17.6    Handover from Hardware Vendors

Under the SAP HANA appliance or Tailored Datacenter Integration (TDI) delivery models, SAP HANA is often deployed by a hardware vendor or certified individual. Because individuals outside your organization often deploy the SAP HANA system, several key user account passwords and encryption keys must be changed after the appliance has been handed over to your organization, such as the following:

• Operating system users
  During the installation of SAP HANA, the operating system user root (sapadm) and <sid>adm are created. The <sid> portion of the <sid>adm account will be the three-character SAP System Identification (SID) chosen during the installation. For example, if the instance SID is HDB, then the operating system user will be named hdbadm. More than one SID can exist on an SAP HANA operating system, and each SID will have a dedicated user account.

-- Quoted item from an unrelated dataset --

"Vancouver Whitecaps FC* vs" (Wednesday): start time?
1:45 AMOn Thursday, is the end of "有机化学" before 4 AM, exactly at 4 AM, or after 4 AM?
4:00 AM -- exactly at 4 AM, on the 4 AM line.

  Once the system has been handed over from the vendor, the password for each of these accounts should be changed. In addition, any additional vendor accounts created should be disabled or deleted from the system.

• Database accounts
  During installation, the vendor must establish a password for the SYSTEM user account. Once handover is complete, the SYSTEM account password should be changed. As noted in Section 17.4, this account also should be disabled once the system is in full operation. If the vendor created any additional accounts, those accounts should also be disabled or dropped from the system.

• Encryption root keys
  Hardware vendors often use a disk image when deploying SAP HANA. Because this image might be used at multiple client sites, all encryption root keys must be changed. Even if the vendor doesn’t use a disk image, they have access to copy the encryption root keys, and therefore, all encryption root should be changed.